ジュゼッペ・ディ・ステファノ初期録音集(Preiser PRCD93432)

Di Stefano Unreleased Recordings Vol.2 | HMV&BOOKS online - PRCD93432
ジュゼッペ・ディ・ステファノ初期録音集



素晴らしい。
この年齢におけるテノールとしての理想を体現したんじゃないかという声。


1944年と1945年の録音が収録されている。弱冠23歳。23かあ……
この年齢でこの素晴らしさ。しかし個人的には悲観するというより非常に参考になる、ためになるという感想。フィッシャー=ディースカウやヴァルデマール・クメントの若年での録音と比べると印象が異なるが、ディ・ステファノのイタリアンな響きのせいかもしれない。特にディースカウなどは同じ23歳くらいで既に完成している印象があるが、ディ・ステファノに完成という形容は当てはまらない。未来と明るさと若さと可能性が溢れ出てくるような歌声。
ディ・ステファノは一般的に1950年代くらいまでの若い頃の評価が高いが、この1940年代の録音の素晴らしさの前には、55年くらいの録音ですらもう霞む。ディ・ステファノはまだ数を聴いていないが、若い頃ほど良かったのではという印象が涌く。

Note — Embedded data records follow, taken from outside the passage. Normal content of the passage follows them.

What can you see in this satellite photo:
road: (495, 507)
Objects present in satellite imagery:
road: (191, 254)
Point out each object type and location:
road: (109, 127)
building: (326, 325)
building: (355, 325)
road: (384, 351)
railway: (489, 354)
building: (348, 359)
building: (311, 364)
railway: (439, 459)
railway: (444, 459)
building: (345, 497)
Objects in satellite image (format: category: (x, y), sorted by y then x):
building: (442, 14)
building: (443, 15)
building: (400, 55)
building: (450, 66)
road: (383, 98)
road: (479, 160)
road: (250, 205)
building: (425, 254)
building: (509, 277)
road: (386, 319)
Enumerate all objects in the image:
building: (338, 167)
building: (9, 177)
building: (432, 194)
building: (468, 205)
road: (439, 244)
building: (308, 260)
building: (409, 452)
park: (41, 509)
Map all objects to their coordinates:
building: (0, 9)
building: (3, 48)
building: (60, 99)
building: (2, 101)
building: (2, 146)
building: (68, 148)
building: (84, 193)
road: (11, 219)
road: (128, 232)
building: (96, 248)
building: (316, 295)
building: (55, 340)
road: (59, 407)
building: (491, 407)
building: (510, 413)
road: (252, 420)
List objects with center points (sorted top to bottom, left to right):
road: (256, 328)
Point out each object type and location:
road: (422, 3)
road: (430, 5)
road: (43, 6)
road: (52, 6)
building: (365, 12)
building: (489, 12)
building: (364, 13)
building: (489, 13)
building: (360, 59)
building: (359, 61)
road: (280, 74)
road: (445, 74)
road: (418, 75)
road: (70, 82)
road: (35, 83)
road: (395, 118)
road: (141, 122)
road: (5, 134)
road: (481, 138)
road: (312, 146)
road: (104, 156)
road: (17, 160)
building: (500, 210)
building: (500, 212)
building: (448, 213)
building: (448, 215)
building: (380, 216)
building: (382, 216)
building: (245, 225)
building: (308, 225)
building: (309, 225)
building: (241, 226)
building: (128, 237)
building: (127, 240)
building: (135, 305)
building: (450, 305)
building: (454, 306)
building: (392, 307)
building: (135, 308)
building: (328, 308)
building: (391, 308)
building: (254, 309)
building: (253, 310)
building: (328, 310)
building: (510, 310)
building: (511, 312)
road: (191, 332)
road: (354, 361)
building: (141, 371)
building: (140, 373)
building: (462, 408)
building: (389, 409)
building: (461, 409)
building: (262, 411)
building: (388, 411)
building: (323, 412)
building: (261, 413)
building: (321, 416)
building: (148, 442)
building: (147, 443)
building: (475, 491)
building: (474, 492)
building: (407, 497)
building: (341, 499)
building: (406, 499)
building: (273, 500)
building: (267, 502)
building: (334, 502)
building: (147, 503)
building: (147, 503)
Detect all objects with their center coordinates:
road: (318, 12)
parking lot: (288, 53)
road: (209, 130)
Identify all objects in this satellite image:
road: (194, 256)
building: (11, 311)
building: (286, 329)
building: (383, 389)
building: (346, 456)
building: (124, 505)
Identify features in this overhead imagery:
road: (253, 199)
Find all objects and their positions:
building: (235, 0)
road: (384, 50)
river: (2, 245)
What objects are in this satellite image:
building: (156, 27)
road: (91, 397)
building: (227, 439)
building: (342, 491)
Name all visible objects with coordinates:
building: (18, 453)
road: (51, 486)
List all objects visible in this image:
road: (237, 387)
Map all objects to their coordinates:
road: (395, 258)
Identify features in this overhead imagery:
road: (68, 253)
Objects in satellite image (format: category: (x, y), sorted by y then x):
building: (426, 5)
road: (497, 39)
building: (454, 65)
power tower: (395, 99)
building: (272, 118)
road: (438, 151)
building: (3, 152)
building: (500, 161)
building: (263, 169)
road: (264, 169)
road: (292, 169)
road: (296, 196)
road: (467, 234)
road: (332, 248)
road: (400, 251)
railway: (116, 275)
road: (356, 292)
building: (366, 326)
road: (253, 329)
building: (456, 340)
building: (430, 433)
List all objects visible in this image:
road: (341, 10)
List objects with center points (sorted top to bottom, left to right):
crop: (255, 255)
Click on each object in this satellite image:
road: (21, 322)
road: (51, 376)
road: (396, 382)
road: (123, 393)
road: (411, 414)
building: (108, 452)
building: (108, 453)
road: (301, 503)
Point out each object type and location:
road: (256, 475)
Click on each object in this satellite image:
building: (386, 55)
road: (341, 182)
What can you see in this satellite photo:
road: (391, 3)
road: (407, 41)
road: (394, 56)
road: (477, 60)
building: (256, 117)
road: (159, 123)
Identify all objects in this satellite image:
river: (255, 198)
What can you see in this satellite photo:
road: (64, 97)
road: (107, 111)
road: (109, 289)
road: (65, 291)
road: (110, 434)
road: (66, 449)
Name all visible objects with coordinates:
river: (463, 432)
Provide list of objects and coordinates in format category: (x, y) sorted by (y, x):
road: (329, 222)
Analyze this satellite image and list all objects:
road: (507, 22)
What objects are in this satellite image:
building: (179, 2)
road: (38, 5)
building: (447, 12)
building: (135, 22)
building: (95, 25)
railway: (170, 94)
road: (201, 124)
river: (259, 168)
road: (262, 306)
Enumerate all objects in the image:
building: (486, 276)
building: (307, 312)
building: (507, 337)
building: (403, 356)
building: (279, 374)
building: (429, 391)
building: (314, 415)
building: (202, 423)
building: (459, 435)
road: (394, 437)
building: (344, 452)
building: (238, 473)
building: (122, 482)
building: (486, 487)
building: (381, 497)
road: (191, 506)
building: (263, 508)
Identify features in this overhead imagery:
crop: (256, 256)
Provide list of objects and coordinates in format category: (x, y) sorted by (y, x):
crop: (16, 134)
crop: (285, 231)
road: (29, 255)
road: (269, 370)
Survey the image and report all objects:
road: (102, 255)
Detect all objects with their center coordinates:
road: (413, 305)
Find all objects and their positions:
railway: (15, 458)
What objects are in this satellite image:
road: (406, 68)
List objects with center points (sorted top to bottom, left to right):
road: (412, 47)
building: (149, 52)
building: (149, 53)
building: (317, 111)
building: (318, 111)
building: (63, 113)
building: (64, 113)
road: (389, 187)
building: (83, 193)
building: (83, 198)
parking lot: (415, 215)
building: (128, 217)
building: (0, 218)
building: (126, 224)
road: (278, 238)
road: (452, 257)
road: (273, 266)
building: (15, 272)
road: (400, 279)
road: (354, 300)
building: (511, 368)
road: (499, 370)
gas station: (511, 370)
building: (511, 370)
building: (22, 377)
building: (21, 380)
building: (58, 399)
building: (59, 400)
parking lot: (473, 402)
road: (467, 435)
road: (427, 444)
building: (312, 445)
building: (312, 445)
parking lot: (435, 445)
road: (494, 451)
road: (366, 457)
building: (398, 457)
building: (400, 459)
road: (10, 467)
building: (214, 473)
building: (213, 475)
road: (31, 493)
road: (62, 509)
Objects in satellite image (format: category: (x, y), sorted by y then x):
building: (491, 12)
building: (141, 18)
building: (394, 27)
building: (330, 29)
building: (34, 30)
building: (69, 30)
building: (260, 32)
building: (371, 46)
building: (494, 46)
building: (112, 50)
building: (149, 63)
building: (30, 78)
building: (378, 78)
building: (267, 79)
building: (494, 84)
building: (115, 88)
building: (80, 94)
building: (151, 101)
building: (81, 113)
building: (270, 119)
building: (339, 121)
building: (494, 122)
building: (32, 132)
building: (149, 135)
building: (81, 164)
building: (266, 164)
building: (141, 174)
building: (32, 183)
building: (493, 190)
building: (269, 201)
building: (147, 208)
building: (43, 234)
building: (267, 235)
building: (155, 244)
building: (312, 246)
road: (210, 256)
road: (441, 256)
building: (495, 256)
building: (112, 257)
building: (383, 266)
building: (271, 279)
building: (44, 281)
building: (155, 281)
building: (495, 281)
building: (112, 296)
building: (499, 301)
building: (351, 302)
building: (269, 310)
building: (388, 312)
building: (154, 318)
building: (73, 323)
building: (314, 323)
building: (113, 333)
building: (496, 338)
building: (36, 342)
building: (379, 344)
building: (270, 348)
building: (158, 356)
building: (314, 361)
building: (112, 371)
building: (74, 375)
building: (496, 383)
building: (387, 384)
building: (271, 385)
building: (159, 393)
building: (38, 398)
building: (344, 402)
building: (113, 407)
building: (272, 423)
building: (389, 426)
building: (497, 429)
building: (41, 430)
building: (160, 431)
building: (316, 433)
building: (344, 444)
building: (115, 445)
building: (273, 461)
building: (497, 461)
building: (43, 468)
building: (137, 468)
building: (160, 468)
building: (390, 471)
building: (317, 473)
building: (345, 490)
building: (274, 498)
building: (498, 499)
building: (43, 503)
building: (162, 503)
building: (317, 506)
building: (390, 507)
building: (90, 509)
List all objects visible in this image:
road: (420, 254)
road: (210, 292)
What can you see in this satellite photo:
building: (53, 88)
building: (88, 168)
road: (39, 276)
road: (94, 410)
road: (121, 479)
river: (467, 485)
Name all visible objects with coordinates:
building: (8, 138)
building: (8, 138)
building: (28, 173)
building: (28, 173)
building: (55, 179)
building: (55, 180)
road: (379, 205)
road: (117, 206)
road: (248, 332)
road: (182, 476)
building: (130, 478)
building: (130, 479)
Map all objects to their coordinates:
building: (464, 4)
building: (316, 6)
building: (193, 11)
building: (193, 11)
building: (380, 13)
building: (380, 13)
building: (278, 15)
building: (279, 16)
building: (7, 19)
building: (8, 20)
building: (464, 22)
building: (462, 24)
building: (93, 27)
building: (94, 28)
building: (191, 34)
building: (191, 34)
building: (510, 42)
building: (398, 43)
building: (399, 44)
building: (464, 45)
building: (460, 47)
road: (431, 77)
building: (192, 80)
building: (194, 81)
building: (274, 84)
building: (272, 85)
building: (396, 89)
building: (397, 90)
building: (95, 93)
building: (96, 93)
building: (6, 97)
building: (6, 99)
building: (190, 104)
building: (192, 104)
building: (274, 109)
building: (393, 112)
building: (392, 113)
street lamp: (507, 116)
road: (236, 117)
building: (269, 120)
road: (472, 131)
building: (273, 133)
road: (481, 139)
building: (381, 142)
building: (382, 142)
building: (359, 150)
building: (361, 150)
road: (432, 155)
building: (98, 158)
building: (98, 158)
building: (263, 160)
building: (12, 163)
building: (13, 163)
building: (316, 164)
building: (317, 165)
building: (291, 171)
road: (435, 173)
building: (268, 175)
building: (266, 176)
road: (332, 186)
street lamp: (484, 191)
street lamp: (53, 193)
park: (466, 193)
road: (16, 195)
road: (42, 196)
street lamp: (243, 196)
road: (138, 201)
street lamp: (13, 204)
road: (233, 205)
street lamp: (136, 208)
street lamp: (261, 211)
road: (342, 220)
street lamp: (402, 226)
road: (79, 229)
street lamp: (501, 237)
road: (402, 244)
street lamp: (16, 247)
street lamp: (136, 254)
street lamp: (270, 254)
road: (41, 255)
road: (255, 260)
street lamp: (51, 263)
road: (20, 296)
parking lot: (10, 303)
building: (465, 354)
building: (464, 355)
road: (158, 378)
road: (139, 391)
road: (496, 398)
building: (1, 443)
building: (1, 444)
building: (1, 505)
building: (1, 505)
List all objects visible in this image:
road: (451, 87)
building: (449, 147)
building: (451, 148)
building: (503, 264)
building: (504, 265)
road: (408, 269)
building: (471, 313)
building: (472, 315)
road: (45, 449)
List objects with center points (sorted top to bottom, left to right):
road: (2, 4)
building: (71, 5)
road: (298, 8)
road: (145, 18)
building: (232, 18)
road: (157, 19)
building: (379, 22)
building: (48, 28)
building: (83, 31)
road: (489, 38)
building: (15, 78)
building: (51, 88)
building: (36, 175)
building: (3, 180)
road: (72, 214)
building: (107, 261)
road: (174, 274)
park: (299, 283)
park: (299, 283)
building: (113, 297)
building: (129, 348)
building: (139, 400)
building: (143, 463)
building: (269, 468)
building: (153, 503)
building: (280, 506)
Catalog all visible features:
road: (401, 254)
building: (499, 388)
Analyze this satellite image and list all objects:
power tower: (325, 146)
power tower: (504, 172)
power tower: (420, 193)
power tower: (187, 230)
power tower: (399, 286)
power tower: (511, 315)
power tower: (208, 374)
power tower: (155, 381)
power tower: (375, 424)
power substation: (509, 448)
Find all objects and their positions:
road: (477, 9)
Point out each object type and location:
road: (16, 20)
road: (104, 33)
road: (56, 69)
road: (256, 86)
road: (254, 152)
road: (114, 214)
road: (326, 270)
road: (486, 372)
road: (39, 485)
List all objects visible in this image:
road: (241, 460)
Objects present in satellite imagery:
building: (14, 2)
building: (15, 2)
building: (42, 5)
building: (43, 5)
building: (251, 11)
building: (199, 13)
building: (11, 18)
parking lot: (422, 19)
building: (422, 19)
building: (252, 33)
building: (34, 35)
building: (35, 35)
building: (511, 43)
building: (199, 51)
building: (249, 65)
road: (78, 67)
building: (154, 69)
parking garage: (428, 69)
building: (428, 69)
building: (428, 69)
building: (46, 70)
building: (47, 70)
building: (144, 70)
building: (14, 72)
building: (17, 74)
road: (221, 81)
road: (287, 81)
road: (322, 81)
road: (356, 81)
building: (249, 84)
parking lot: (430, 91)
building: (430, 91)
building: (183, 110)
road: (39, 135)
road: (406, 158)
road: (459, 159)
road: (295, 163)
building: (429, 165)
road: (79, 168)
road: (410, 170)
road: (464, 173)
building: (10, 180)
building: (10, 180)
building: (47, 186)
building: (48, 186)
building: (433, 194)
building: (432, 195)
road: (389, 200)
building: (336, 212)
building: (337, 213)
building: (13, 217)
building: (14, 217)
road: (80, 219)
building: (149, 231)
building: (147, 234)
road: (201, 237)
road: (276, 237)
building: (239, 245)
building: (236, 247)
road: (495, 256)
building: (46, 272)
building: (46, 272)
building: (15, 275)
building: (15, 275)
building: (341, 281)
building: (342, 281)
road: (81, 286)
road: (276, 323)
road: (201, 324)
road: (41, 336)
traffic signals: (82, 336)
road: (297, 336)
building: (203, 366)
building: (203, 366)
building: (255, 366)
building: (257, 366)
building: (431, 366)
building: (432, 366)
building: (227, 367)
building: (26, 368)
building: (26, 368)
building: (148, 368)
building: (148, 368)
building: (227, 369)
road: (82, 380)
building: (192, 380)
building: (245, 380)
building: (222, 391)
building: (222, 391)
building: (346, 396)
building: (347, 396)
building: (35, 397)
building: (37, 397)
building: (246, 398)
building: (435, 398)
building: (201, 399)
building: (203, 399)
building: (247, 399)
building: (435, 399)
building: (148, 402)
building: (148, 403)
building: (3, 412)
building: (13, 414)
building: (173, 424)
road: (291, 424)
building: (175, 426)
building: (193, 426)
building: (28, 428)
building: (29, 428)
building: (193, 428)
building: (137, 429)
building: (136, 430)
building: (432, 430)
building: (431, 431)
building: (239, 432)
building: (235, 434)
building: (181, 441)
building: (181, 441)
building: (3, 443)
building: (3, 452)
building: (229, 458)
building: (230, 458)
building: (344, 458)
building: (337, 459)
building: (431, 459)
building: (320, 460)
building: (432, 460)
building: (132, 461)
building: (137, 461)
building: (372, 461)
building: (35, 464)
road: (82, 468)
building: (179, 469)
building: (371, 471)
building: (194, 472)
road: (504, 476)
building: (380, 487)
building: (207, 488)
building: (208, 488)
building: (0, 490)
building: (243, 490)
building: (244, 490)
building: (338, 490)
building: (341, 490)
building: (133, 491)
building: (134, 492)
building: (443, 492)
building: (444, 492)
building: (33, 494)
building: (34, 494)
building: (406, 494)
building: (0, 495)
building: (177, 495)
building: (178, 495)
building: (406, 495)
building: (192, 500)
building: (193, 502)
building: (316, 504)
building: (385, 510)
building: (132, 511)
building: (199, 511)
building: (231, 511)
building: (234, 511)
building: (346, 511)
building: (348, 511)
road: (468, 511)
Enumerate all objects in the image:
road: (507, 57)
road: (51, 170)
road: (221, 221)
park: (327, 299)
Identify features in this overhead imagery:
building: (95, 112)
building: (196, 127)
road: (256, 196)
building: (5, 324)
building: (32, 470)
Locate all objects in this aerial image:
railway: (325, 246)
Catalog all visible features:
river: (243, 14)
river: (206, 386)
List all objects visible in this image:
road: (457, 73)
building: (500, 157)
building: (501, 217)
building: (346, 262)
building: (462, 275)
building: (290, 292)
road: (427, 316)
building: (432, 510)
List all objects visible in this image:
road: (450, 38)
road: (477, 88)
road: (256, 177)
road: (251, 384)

評価はA+をつけたいところなのだが、幾種類かある録音日時によって音質や出来が微妙にことなるため敢えて下げる。基本的には疑いなく素晴らしい。
また評価には影響していないことだが、声の響きがとても明るく息に乗っている、つまりイタリア的なので、この声の響きを評価できない人もいるのではないかという心配もなくはない。